On SADC regional integration it was noted that SADC regional integration is the end goal (or ‘dream’), that it is an attainable ‘reality’, and that there have been significant achievements in promoting regional integration and cooperation. It was agreed that:

  • There is a need to develop and provide information on the SADC protocols on trade, finance and investment, and the free movement of persons.
  • SADC member states that have not ratified the above-mentioned protocols must be advised and urged to do so.
  • There is a specific need for advocacy work on trade agreements.
  • There is need to increase the interest in – and scope of – international trade law beyond academics to ensure competent stakeholder advisory services in the SADC region.

In terms of the SADC legal and policy frameworks governing economic and financial governance it was resolved that:

  • There is a role for SADC legal professionals to develop or advise on a regional legal and guiding framework for the long-term goal of attaining an independent SADC Central Bank.
  • SADC legal professionals must become fully conversant with anti-money laundering legislation in the region to discharge their legal obligation of advising clients about compliance issues.
  • There is a real opportunity and demand for lawyers to specialise in providing governments with expert advisory services to facilitate private-public partnerships.

On the independence and effectiveness of SADC judiciaries it was agreed that:

  • Judges should be appointed by independent judicial service commissions to independently and competently serve the interests of the law, the constitution, and to uphold human rights and dignity.
  • Governments must ensure that the judiciaries in the region are adequately resourced, are independent and are able to carry out their mandate without fear and favour.

On guidelines for judicial transformation and the reform of the office of the Attorney General and National Prosecuting Authority recognised the need for and adopted guidelines to establish regional standards on:

  • Judicial transformation with the intention of entrenching not only the independence of the judiciary but also enforcing and protecting the rule of law in the SADC region.
  • Reform of the role and functions of the office of the Attorney General and National Prosecuting Authority with a view to enhancing the functions of these departments, and entrench and protect the rule of law in the SADC region.
  • These guidelines make provision for their adaptation to local socio-political and legal dictates.

In terms of the SADC Tribunal delegates noted with concern that the continued suspension of the Tribunal impacts negatively on the rights of SADC citizens, not only to access justice but to seek effective legal remedies.

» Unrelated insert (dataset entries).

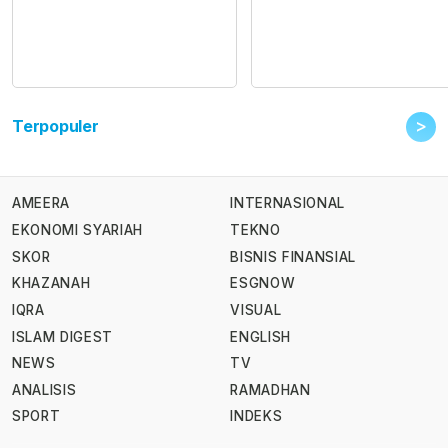
>
Terpopuler
AMEERA
INTERNASIONAL
EKONOMI SYARIAH
TEKNO
SKOR
BISNIS FINANSIAL
KHAZANAH
ESGNOW
IQRA
VISUAL
ISLAM DIGEST
ENGLISH
NEWS
TV
ANALISIS
RAMADHAN
SPORT
INDEKS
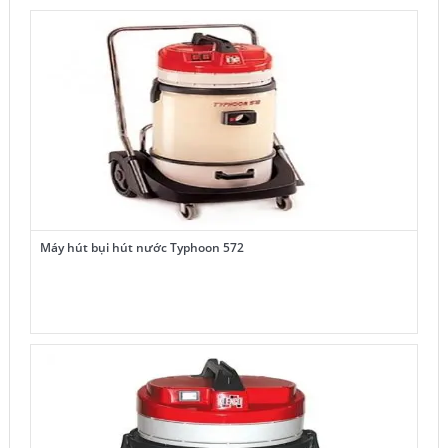
Máy hút bụi hút nước Typhoon 572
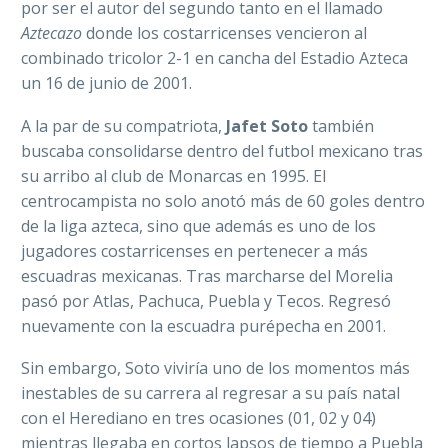
por ser el autor del segundo tanto en el llamado
Aztecazo
donde los costarricenses vencieron al
combinado tricolor 2-1 en cancha del Estadio Azteca
un 16 de junio de 2001.
A la par de su compatriota,
Jafet Soto
también
buscaba consolidarse dentro del futbol mexicano tras
su arribo al club de Monarcas en 1995. El
centrocampista no solo anotó más de 60 goles dentro
de la liga azteca, sino que además es uno de los
jugadores costarricenses en pertenecer a más
escuadras mexicanas. Tras marcharse del Morelia
pasó por Atlas, Pachuca, Puebla y Tecos. Regresó
nuevamente con la escuadra purépecha en 2001.
Sin embargo, Soto viviría uno de los momentos más
inestables de su carrera al regresar a su país natal
con el Herediano en tres ocasiones (01, 02 y 04)
mientras llegaba en cortos lapsos de tiempo a Puebla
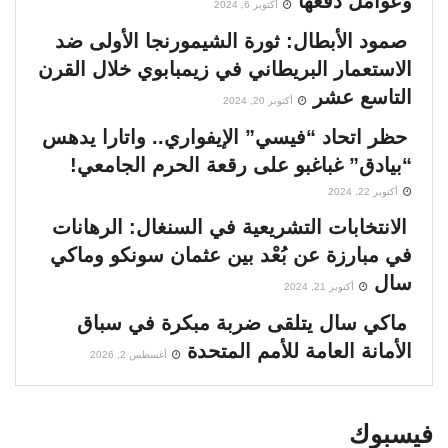
وعوامل دَفْعها
أكتوبر 6, 2024
صمود الأبطال: ثورة الشيمورنجا الأولى ضد
الاستعمار البريطاني في زيمبابوي خلال القرن
التاسع عشر
أكتوبر 20, 2024
حظر اتحاد “فيسي” الإيفواري.. واتارا يدهس
“بيادق” غباغبو على رقعة الحرم الجامعي!
أكتوبر 22, 2024
الانتخابات التشريعية في السنغال: الرهانات
في مبارزة عن بُعْد بين عثمان سونكو وماكي
سال
أكتوبر 21, 2024
ماكي سال يتلقى ضربة مبكرة في سباق
الأمانة العامة للأمم المتحدة
أغسطس 2, 2026
فيسبوك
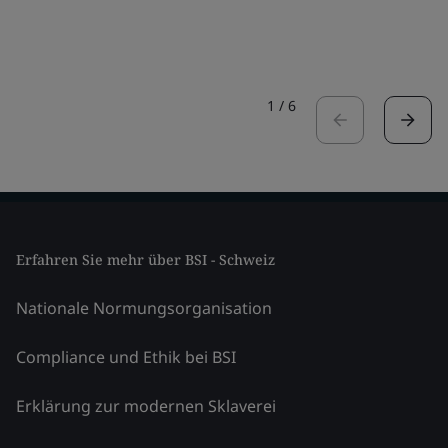
1
/
6
Erfahren Sie mehr über BSI - Schweiz
Nationale Normungsorganisation
Compliance und Ethik bei BSI
Erklärung zur modernen Sklaverei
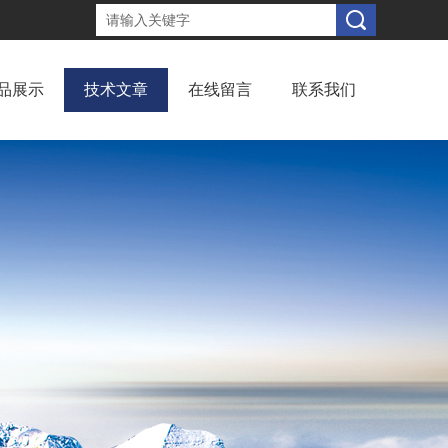
品展示
技术文章
在线留言
联系我们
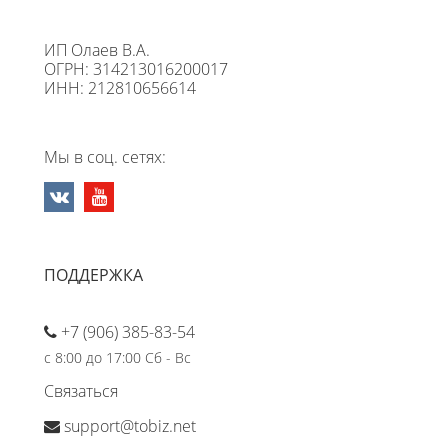
ИП Олаев В.А.
ОГРН: 314213016200017
ИНН: 212810656614
Мы в соц. сетях:
ПОДДЕРЖКА
+7 (906) 385-83-54
с 8:00 до 17:00 Сб - Вс
Связаться
support@tobiz.net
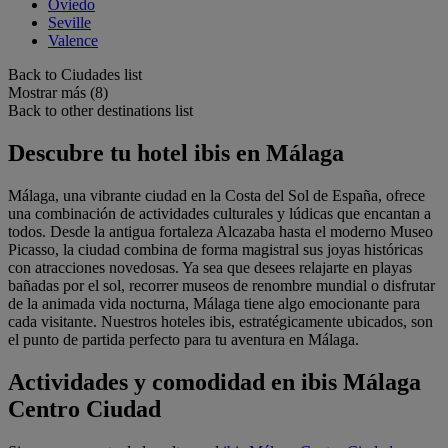
Oviedo
Seville
Valence
Back to Ciudades list
Mostrar más (8)
Back to other destinations list
Descubre tu hotel ibis en Málaga
Málaga, una vibrante ciudad en la Costa del Sol de España, ofrece
una combinación de actividades culturales y lúdicas que encantan a
todos. Desde la antigua fortaleza Alcazaba hasta el moderno Museo
Picasso, la ciudad combina de forma magistral sus joyas históricas
con atracciones novedosas. Ya sea que desees relajarte en playas
bañadas por el sol, recorrer museos de renombre mundial o disfrutar
de la animada vida nocturna, Málaga tiene algo emocionante para
cada visitante. Nuestros hoteles ibis, estratégicamente ubicados, son
el punto de partida perfecto para tu aventura en Málaga.
Actividades y comodidad en ibis Málaga
Centro Ciudad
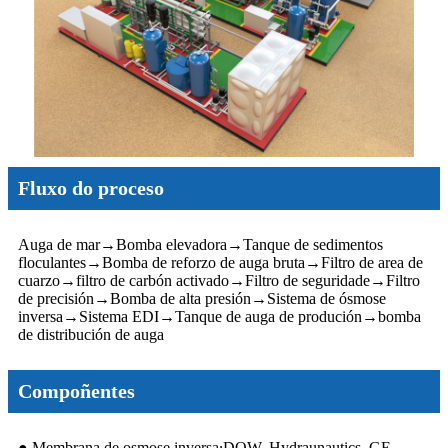
Fluxo do proceso
Auga de mar
→
Bomba elevadora
→
Tanque de sedimentos
floculantes
→
Bomba de reforzo de auga bruta
→
Filtro de area de
cuarzo
→
filtro de carbón activado
→
Filtro de seguridade
→
Filtro
de precisión
→
Bomba de alta presión
→
Sistema de ósmose
inversa
→
Sistema EDI
→
Tanque de auga de produción
→
bomba
de distribución de auga
Compoñentes
● Membrana de osmose inversa
DOW, Hydraunautics, GE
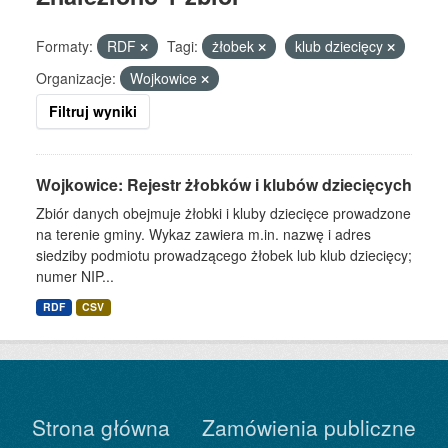
Formaty:
RDF
Tagi:
żłobek
klub dziecięcy
Organizacje:
Wojkowice
Filtruj wyniki
Wojkowice: Rejestr żłobków i klubów dziecięcych
Zbiór danych obejmuje żłobki i kluby dziecięce prowadzone
na terenie gminy. Wykaz zawiera m.in. nazwę i adres
siedziby podmiotu prowadzącego żłobek lub klub dziecięcy;
numer NIP...
RDF
CSV
Strona główna
Zamówienia publiczne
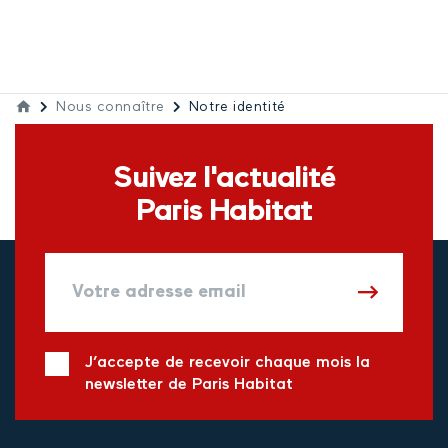
Nous connaître
Notre identité
Suivez l'actualité
Paris Habitat
J’accepte de recevoir chaque mois la
newsletter de Paris Habitat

It was also noted further that the resolution by the SADC Heads of State Summit in Maputo to bar non-state actors from accessing the Tribunal and to restrict applicable law to that provided only in the SADC Treaty and SADC Protocols should be strongly condemned by all well-meaning citizens. The limitations on the powers of the Tribunal impacts not only on human rights but also on the trends towards regional courts, the SADC integration agenda and investor confidence, therefore SADC LA advised and urged the SADC heads of state to defer the adoption of a new protocol on the SADC Tribunal during the SADC Summit of Heads of State or government to pave the way for a consultative drafting process.